As I mentioned before, that really pissed me off. After all, I was the sane one. I was holding down a full time job and raising two young children. I was responsible for everything! I was the glue that was holding this family together! How could I be the one that needed help? The only help I needed was for someone to tell me how I could make my husband quit drinking!!!

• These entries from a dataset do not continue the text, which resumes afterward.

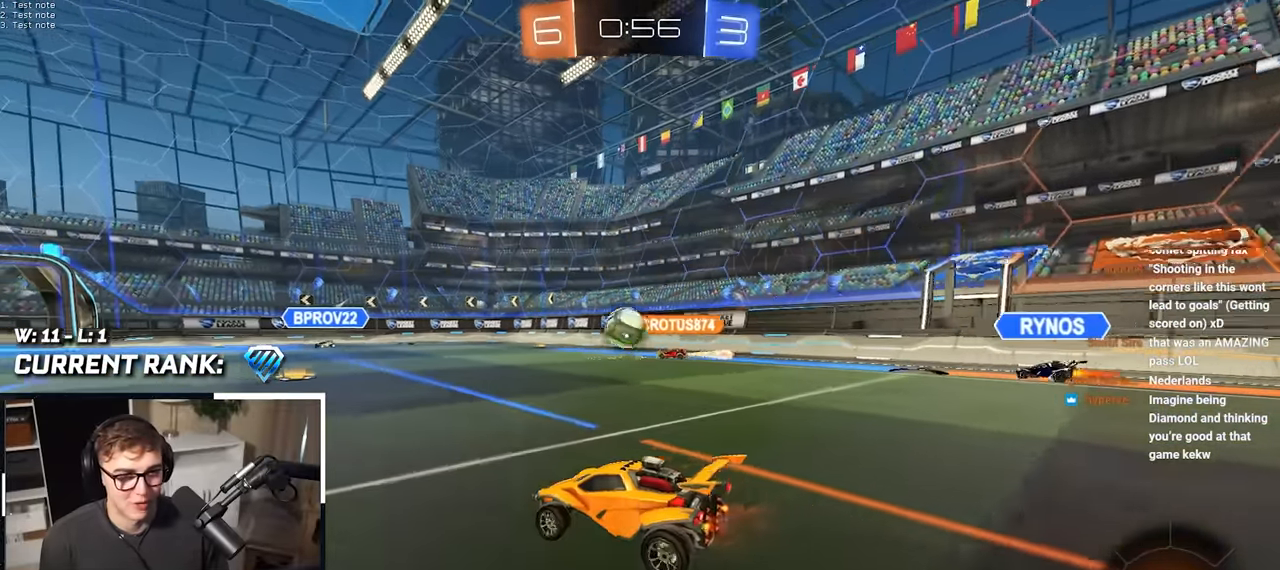
{"buttons": [], "left_stick": "center", "right_stick": "center", "events": [[333, "left_stick", "center"]]}
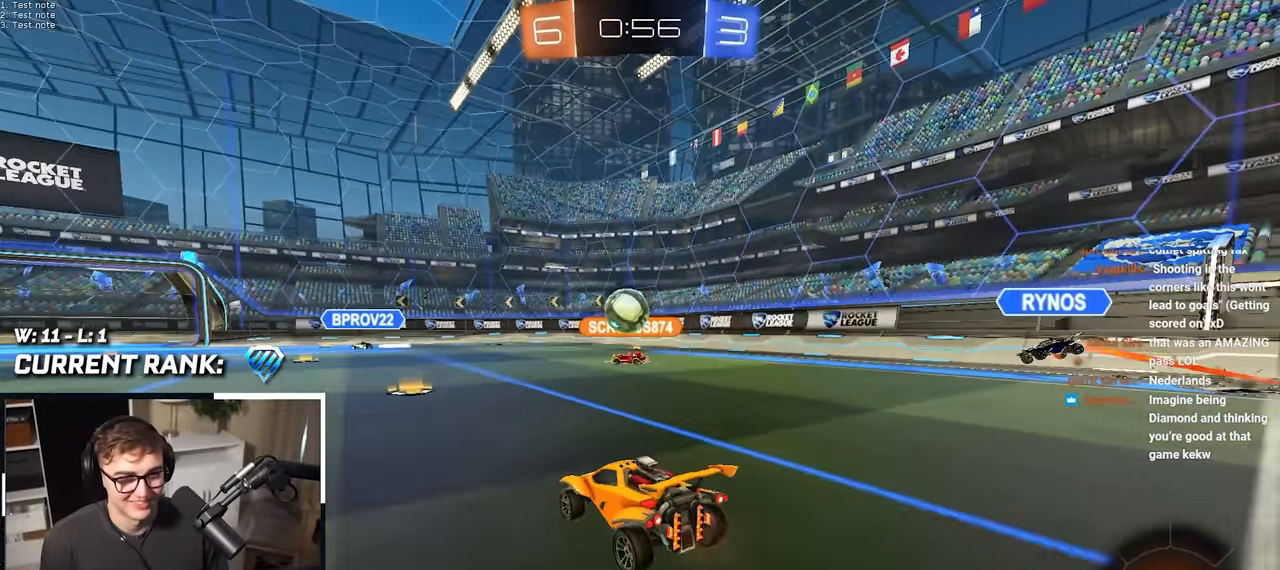
{"buttons": [], "left_stick": "up", "right_stick": "center", "events": [[200, "left_stick", "up"]]}
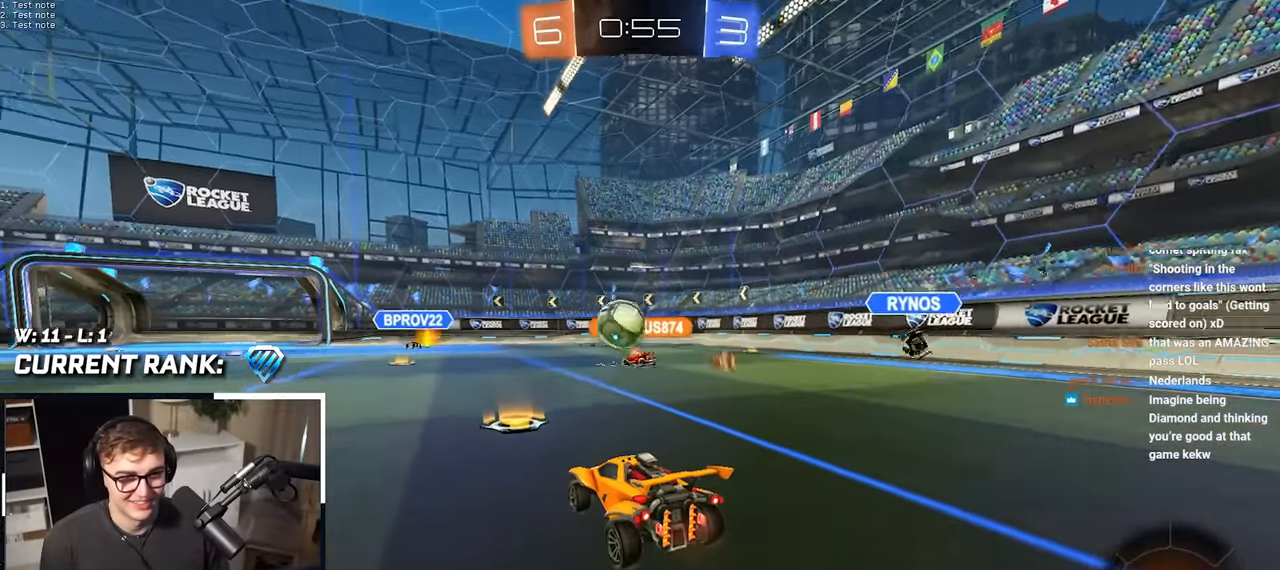
{"buttons": [], "left_stick": "up-left", "right_stick": "center", "events": [[50, "left_stick", "center"], [317, "left_stick", "up-left"]]}
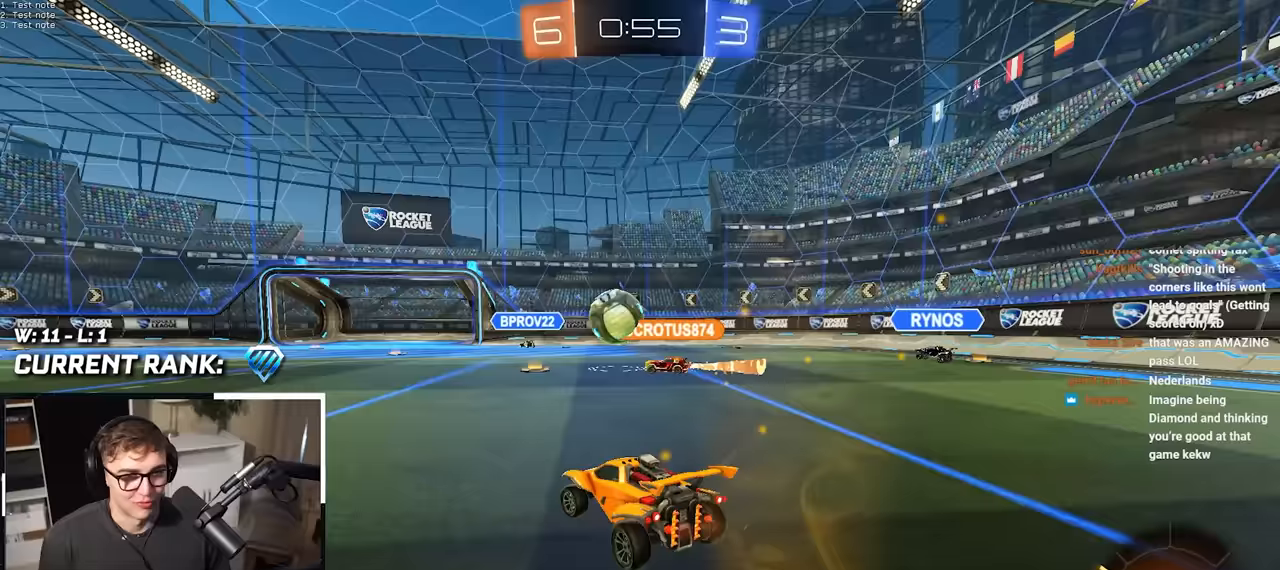
{"buttons": [], "left_stick": "center", "right_stick": "center", "events": [[333, "left_stick", "center"]]}
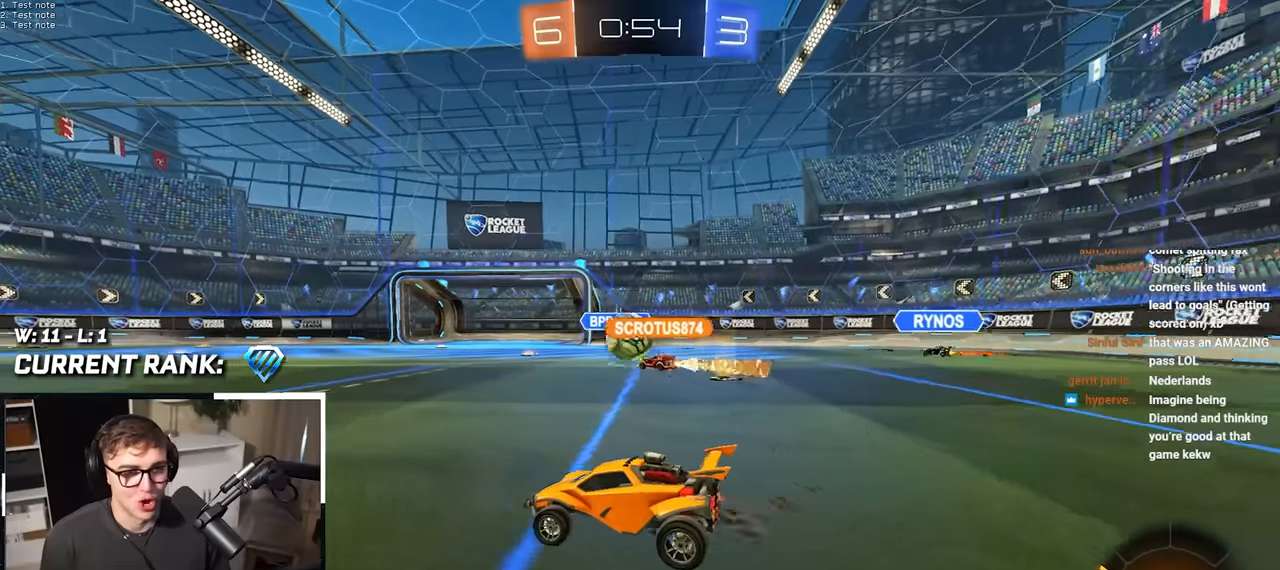
{"buttons": [], "left_stick": "up", "right_stick": "center", "events": [[200, "left_stick", "up"]]}
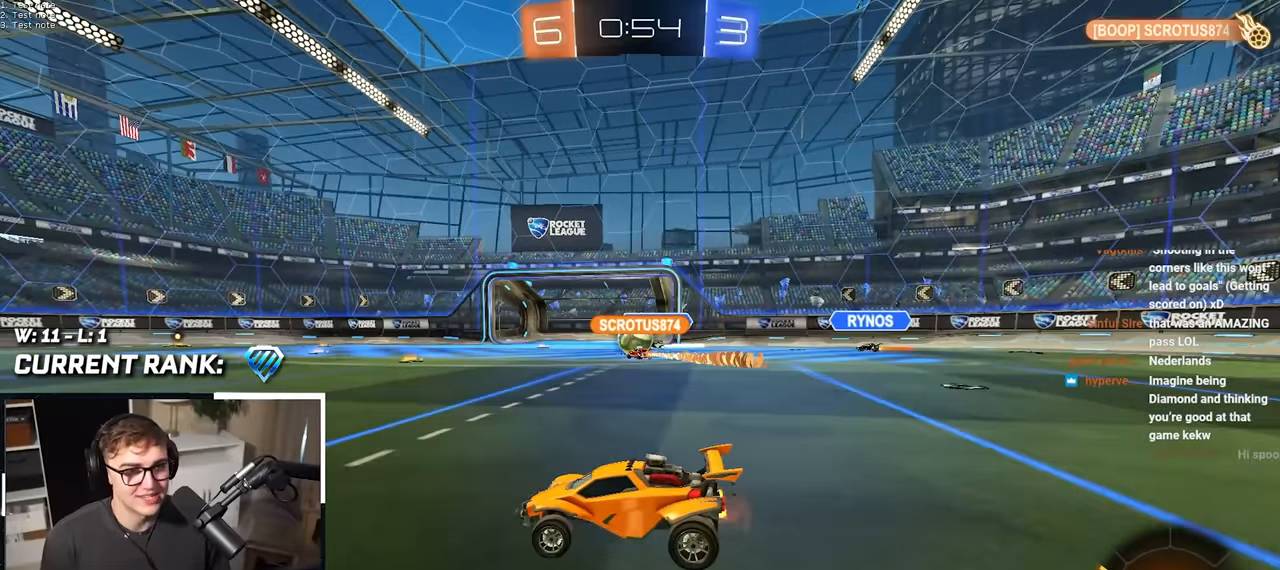
{"buttons": [], "left_stick": "up", "right_stick": "center", "events": []}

About 7 years ago, my husband's sister and I decided to attend an Al-Anon meeting. I thought, "If you want to figure out how to make someone quit drinking, go to a meeting with a lot of other family members of alcoholics. Surely some of them have figured it out"! So we located a meeting at a church right in my neighborhood and off we went.
I hated it.
In all honesty I don't remember what they even talked about. I'm sure it was something I could have used and learned from, but apparently it wasn't my time. I didn't have the right information. All I knew was they were definitely NOT giving me the tools I needed to force my husband to quit drinking, therefore it must be a complete waste of my time.
Now that I understand that there's absolutely nothing I could have done to accomplish that feat, and I've learned the only person I've ever had any control over was myself, I'm considering going back. Maybe not to Al-Anon, but possibly to CoDA (Codependent's Anonymous) or some other support group. Now I can clearly see how working the steps of a Twelve Step Program can and will benefit me.I'm still thinking about it.